### Document section
· · · ·

The Rothko Chapel has been such an integral part of the Houston artistic, architectural and spiritual landscape for so long, we perhaps tend to think of the Russian (now Latvia) born, later New Yorker Mark Rothko as an artist who belongs to us.
So for the Museum of Fine Arts, Houston to be one of the organizers and only U.S institution exhibiting Mark Rothko: A Retrospective, it seems just our right.
Though we might feel as if The Rothko Chapel has always been here and always will be, many native Houstonians, including MFAH director Gary Tinterow, who was in high school at the time, can remember the “high drama” involved in the design and building of the chapel. “I was convinced that something terribly important had occurred in my city and that we had this monument to art here,” Tinterow said during a recent preview of this new monumental retrospective.
Mark Rothko: A Retrospective is the first major review of the art of Rothko this century, with the majority of the paintings coming from the National Gallery of Art in Washington, D.C, along with select works from the Menil Collection and the MFAH. Such a exhibition, of more than 60 paintings, that spans Rothko’s career will give Houstonians a chance to go deeper into his legacy and make new discoveries of an artist we might think we already know so well.
An Artist Searching for His Language
The exhibition runs mostly linearly through Rothko’s painting life. Moving through the galleries in the Beck Building, visitors will see the evolution of this great master of Abstract Expressionist. The first gallery in particular is a bit of a wonder as we meet a young Rothko toying with figure studies, still-life compositions and Surrealism. Here is a Rothko his many 21st century admirers probably never knew existed.

· · · ·

Records from a data source
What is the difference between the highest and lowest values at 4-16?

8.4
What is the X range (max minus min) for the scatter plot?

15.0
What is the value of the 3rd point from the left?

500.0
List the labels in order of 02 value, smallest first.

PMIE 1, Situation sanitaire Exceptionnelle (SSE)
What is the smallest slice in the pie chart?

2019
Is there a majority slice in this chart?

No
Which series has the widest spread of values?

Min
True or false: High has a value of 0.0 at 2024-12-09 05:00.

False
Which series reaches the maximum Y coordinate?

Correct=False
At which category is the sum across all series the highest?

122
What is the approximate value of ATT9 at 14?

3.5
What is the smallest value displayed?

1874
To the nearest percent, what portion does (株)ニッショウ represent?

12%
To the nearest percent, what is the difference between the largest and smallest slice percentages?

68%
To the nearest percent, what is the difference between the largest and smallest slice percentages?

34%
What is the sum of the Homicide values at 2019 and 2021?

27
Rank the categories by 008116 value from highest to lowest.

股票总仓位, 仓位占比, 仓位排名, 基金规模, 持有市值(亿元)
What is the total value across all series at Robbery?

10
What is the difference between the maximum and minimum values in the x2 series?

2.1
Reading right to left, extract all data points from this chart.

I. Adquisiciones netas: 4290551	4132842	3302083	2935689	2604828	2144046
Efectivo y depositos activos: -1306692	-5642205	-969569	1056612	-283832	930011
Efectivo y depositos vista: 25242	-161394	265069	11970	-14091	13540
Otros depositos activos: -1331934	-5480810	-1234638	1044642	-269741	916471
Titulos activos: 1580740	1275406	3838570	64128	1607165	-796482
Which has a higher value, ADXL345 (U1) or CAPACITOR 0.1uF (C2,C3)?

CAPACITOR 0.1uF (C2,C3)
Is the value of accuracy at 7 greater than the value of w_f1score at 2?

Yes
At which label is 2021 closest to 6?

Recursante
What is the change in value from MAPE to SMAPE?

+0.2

· · · ·

### Questions to answer
(A) From the article about the Rothko retrospective, quote the stretch from "The Rothko Chapel has been" through "belongs to us.".
(B) In the article about the Rothko retrospective, shorten the paragraph that begins "Mark Rothko: A Retrospective is the first major review" and keep its main facts.
(C) According to the article about the Rothko retrospective, what kinds of work does the young Rothko try out in the first gallery?
Rely only on the text about the Rothko retrospective, not on the records.

### Answers per task
(A)
The Rothko Chapel has been such an integral part of the Houston artistic, architectural and spiritual landscape for so long, we perhaps tend to think of the Russian (now Latvia) born, later New Yorker Mark Rothko as an artist who belongs to us.

(B) Mark Rothko: A Retrospective is the first major look at Rothko's art this century. Most of its paintings come from the National Gallery of Art in Washington, D.C., with select works from the Menil Collection and the MFAH. With more than 60 paintings covering his whole career, it lets Houstonians dig deeper into his legacy and find new things in an artist they may think they already know.

(C) Figure studies, still-life compositions and Surrealism.